# Work required
Exact copy, no pictures: return all the records as they stand.

# Source data
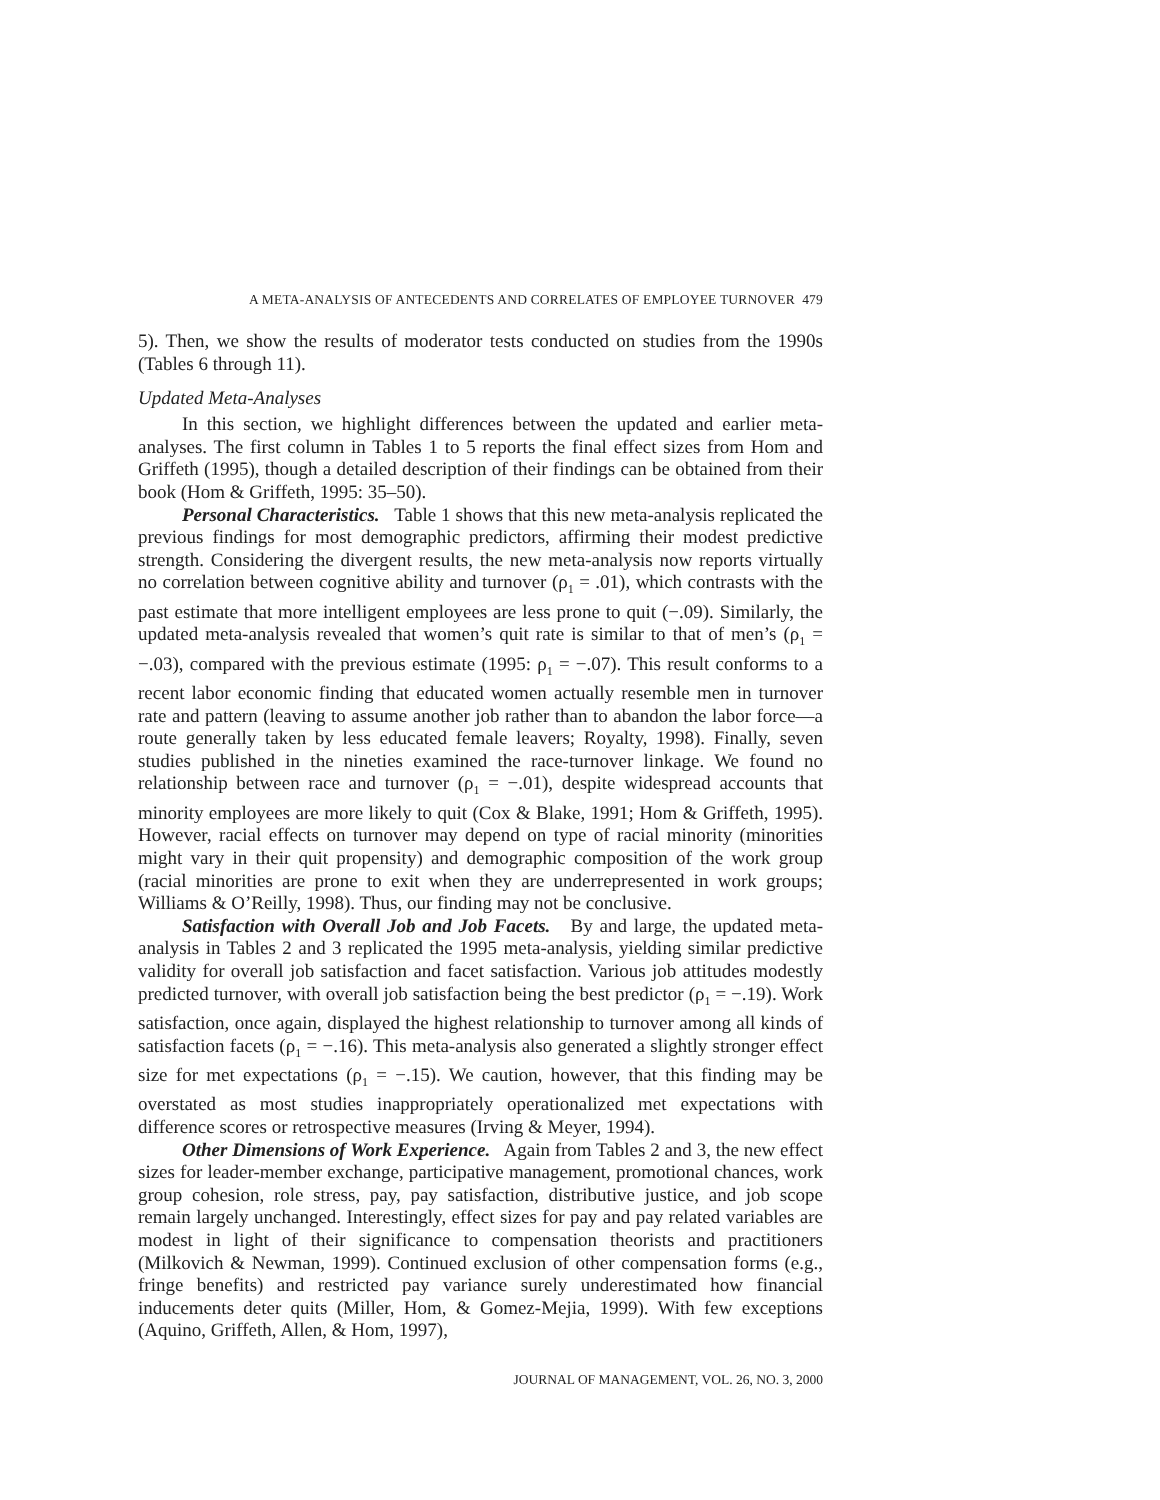A META-ANALYSIS OF ANTECEDENTS AND CORRELATES OF EMPLOYEE TURNOVER 479
5). Then, we show the results of moderator tests conducted on studies from the 1990s (Tables 6 through 11).
Updated Meta-Analyses
In this section, we highlight differences between the updated and earlier meta-analyses. The first column in Tables 1 to 5 reports the final effect sizes from Hom and Griffeth (1995), though a detailed description of their findings can be obtained from their book (Hom & Griffeth, 1995: 35–50).
Personal Characteristics. Table 1 shows that this new meta-analysis replicated the previous findings for most demographic predictors, affirming their modest predictive strength. Considering the divergent results, the new meta-analysis now reports virtually no correlation between cognitive ability and turnover (ρ<sub>1</sub> = .01), which contrasts with the past estimate that more intelligent employees are less prone to quit (−.09). Similarly, the updated meta-analysis revealed that women’s quit rate is similar to that of men’s (ρ<sub>1</sub> = −.03), compared with the previous estimate (1995: ρ<sub>1</sub> = −.07). This result conforms to a recent labor economic finding that educated women actually resemble men in turnover rate and pattern (leaving to assume another job rather than to abandon the labor force—a route generally taken by less educated female leavers; Royalty, 1998). Finally, seven studies published in the nineties examined the race-turnover linkage. We found no relationship between race and turnover (ρ<sub>1</sub> = −.01), despite widespread accounts that minority employees are more likely to quit (Cox & Blake, 1991; Hom & Griffeth, 1995). However, racial effects on turnover may depend on type of racial minority (minorities might vary in their quit propensity) and demographic composition of the work group (racial minorities are prone to exit when they are underrepresented in work groups; Williams & O’Reilly, 1998). Thus, our finding may not be conclusive.
Satisfaction with Overall Job and Job Facets. By and large, the updated meta-analysis in Tables 2 and 3 replicated the 1995 meta-analysis, yielding similar predictive validity for overall job satisfaction and facet satisfaction. Various job attitudes modestly predicted turnover, with overall job satisfaction being the best predictor (ρ<sub>1</sub> = −.19). Work satisfaction, once again, displayed the highest relationship to turnover among all kinds of satisfaction facets (ρ<sub>1</sub> = −.16). This meta-analysis also generated a slightly stronger effect size for met expectations (ρ<sub>1</sub> = −.15). We caution, however, that this finding may be overstated as most studies inappropriately operationalized met expectations with difference scores or retrospective measures (Irving & Meyer, 1994).
Other Dimensions of Work Experience. Again from Tables 2 and 3, the new effect sizes for leader-member exchange, participative management, promotional chances, work group cohesion, role stress, pay, pay satisfaction, distributive justice, and job scope remain largely unchanged. Interestingly, effect sizes for pay and pay related variables are modest in light of their significance to compensation theorists and practitioners (Milkovich & Newman, 1999). Continued exclusion of other compensation forms (e.g., fringe benefits) and restricted pay variance surely underestimated how financial inducements deter quits (Miller, Hom, & Gomez-Mejia, 1999). With few exceptions (Aquino, Griffeth, Allen, & Hom, 1997),
JOURNAL OF MANAGEMENT, VOL. 26, NO. 3, 2000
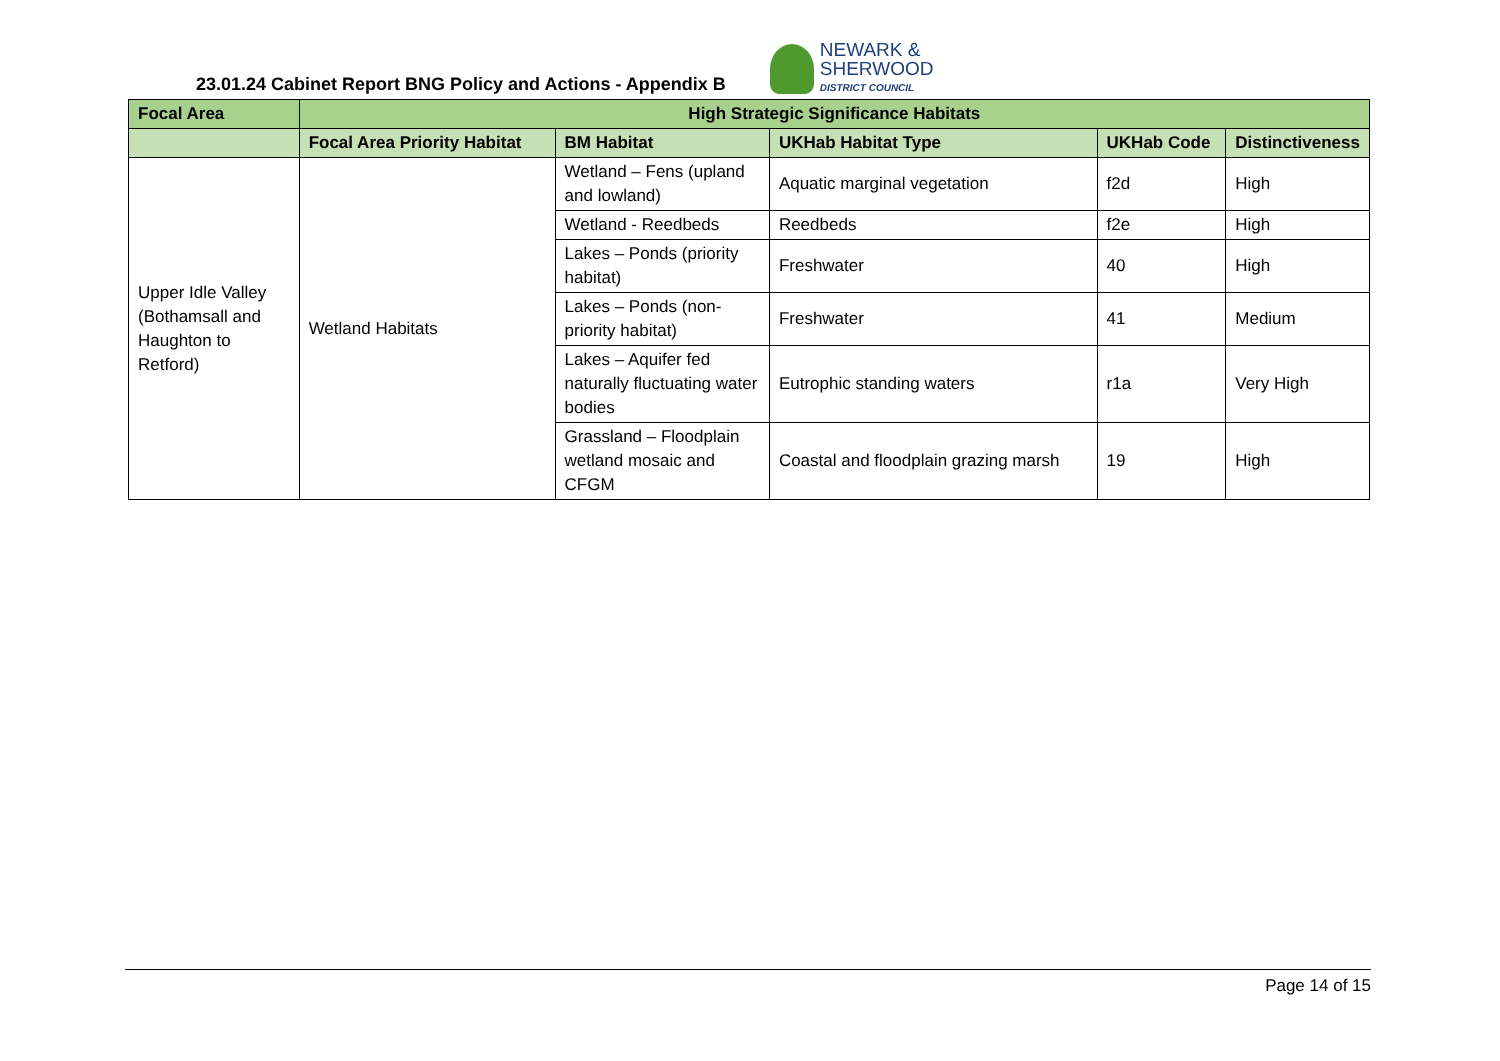23.01.24 Cabinet Report BNG Policy and Actions - Appendix B
NEWARK &
SHERWOOD
DISTRICT COUNCIL
| Focal Area | High Strategic Significance Habitats | | | | |
| --- | --- | --- | --- | --- | --- |
| | Focal Area Priority Habitat | BM Habitat | UKHab Habitat Type | UKHab Code | Distinctiveness |
| Upper Idle Valley (Bothamsall and Haughton to Retford) | Wetland Habitats | Wetland – Fens (upland and lowland) | Aquatic marginal vegetation | f2d | High |
| | | Wetland - Reedbeds | Reedbeds | f2e | High |
| | | Lakes – Ponds (priority habitat) | Freshwater | 40 | High |
| | | Lakes – Ponds (non-priority habitat) | Freshwater | 41 | Medium |
| | | Lakes – Aquifer fed naturally fluctuating water bodies | Eutrophic standing waters | r1a | Very High |
| | | Grassland – Floodplain wetland mosaic and CFGM | Coastal and floodplain grazing marsh | 19 | High |
Page 14 of 15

# Result
A META-ANALYSIS OF ANTECEDENTS AND CORRELATES OF EMPLOYEE TURNOVER 479
5). Then, we show the results of moderator tests conducted on studies from the 1990s (Tables 6 through 11).
Updated Meta-Analyses
In this section, we highlight differences between the updated and earlier meta-analyses. The first column in Tables 1 to 5 reports the final effect sizes from Hom and Griffeth (1995), though a detailed description of their findings can be obtained from their book (Hom & Griffeth, 1995: 35–50).
Personal Characteristics. Table 1 shows that this new meta-analysis replicated the previous findings for most demographic predictors, affirming their modest predictive strength. Considering the divergent results, the new meta-analysis now reports virtually no correlation between cognitive ability and turnover (ρ<sub>1</sub> = .01), which contrasts with the past estimate that more intelligent employees are less prone to quit (−.09). Similarly, the updated meta-analysis revealed that women’s quit rate is similar to that of men’s (ρ<sub>1</sub> = −.03), compared with the previous estimate (1995: ρ<sub>1</sub> = −.07). This result conforms to a recent labor economic finding that educated women actually resemble men in turnover rate and pattern (leaving to assume another job rather than to abandon the labor force—a route generally taken by less educated female leavers; Royalty, 1998). Finally, seven studies published in the nineties examined the race-turnover linkage. We found no relationship between race and turnover (ρ<sub>1</sub> = −.01), despite widespread accounts that minority employees are more likely to quit (Cox & Blake, 1991; Hom & Griffeth, 1995). However, racial effects on turnover may depend on type of racial minority (minorities might vary in their quit propensity) and demographic composition of the work group (racial minorities are prone to exit when they are underrepresented in work groups; Williams & O’Reilly, 1998). Thus, our finding may not be conclusive.
Satisfaction with Overall Job and Job Facets. By and large, the updated meta-analysis in Tables 2 and 3 replicated the 1995 meta-analysis, yielding similar predictive validity for overall job satisfaction and facet satisfaction. Various job attitudes modestly predicted turnover, with overall job satisfaction being the best predictor (ρ<sub>1</sub> = −.19). Work satisfaction, once again, displayed the highest relationship to turnover among all kinds of satisfaction facets (ρ<sub>1</sub> = −.16). This meta-analysis also generated a slightly stronger effect size for met expectations (ρ<sub>1</sub> = −.15). We caution, however, that this finding may be overstated as most studies inappropriately operationalized met expectations with difference scores or retrospective measures (Irving & Meyer, 1994).
Other Dimensions of Work Experience. Again from Tables 2 and 3, the new effect sizes for leader-member exchange, participative management, promotional chances, work group cohesion, role stress, pay, pay satisfaction, distributive justice, and job scope remain largely unchanged. Interestingly, effect sizes for pay and pay related variables are modest in light of their significance to compensation theorists and practitioners (Milkovich & Newman, 1999). Continued exclusion of other compensation forms (e.g., fringe benefits) and restricted pay variance surely underestimated how financial inducements deter quits (Miller, Hom, & Gomez-Mejia, 1999). With few exceptions (Aquino, Griffeth, Allen, & Hom, 1997),
JOURNAL OF MANAGEMENT, VOL. 26, NO. 3, 2000
23.01.24 Cabinet Report BNG Policy and Actions - Appendix B
NEWARK &
SHERWOOD
DISTRICT COUNCIL
| Focal Area | High Strategic Significance Habitats | | | | |
| --- | --- | --- | --- | --- | --- |
| | Focal Area Priority Habitat | BM Habitat | UKHab Habitat Type | UKHab Code | Distinctiveness |
| Upper Idle Valley (Bothamsall and Haughton to Retford) | Wetland Habitats | Wetland – Fens (upland and lowland) | Aquatic marginal vegetation | f2d | High |
| | | Wetland - Reedbeds | Reedbeds | f2e | High |
| | | Lakes – Ponds (priority habitat) | Freshwater | 40 | High |
| | | Lakes – Ponds (non-priority habitat) | Freshwater | 41 | Medium |
| | | Lakes – Aquifer fed naturally fluctuating water bodies | Eutrophic standing waters | r1a | Very High |
| | | Grassland – Floodplain wetland mosaic and CFGM | Coastal and floodplain grazing marsh | 19 | High |
Page 14 of 15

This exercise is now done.